§ Work instruction:
Setting aside any pictures, reproduce the data exactly.

(Version comparison data)
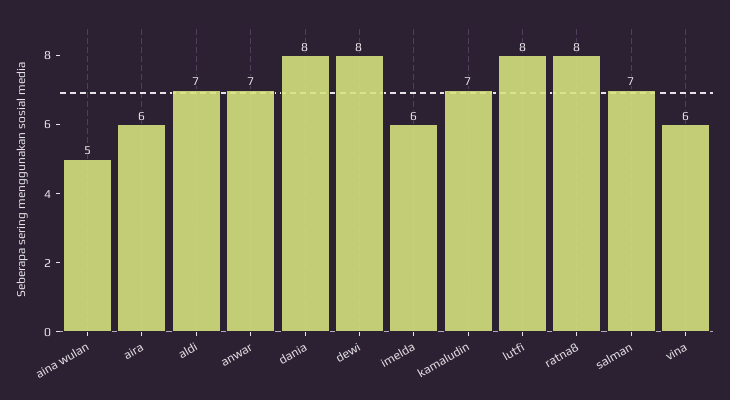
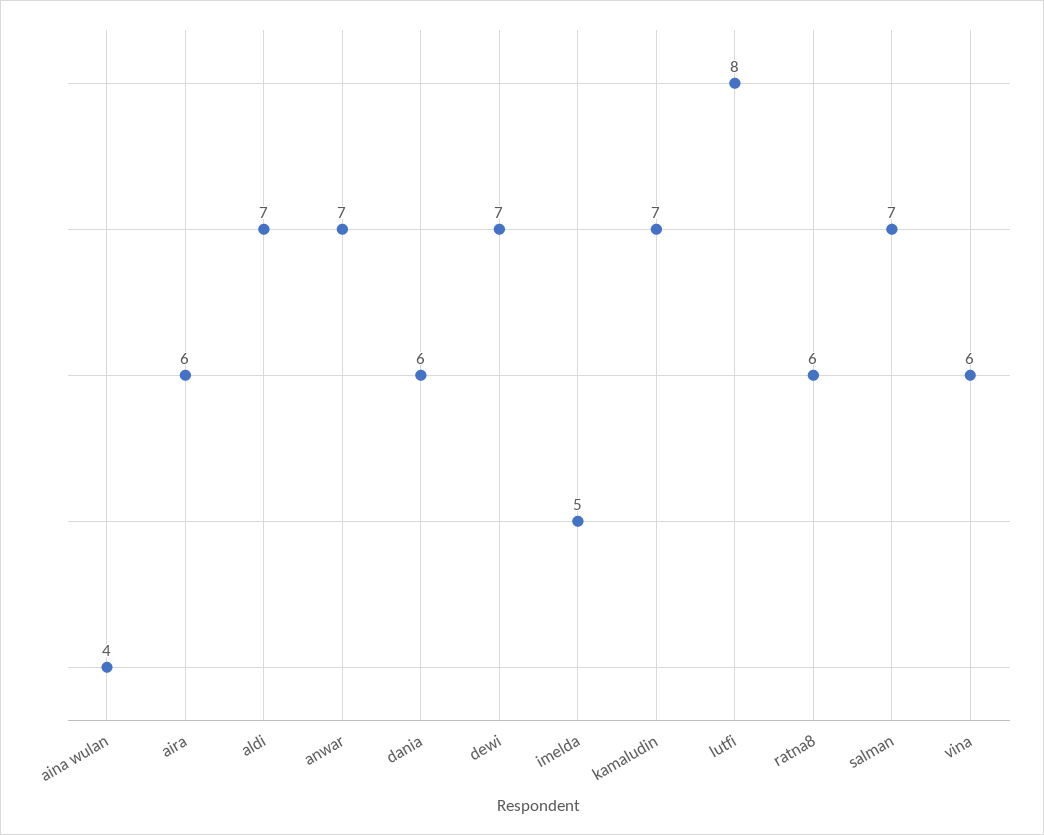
aina wulan: 5 -> 4
dania: 8 -> 6
dewi: 8 -> 7
imelda: 6 -> 5
ratna8: 8 -> 6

§ Exercise output:
aina wulan: 5 -> 4
dania: 8 -> 6
dewi: 8 -> 7
imelda: 6 -> 5
ratna8: 8 -> 6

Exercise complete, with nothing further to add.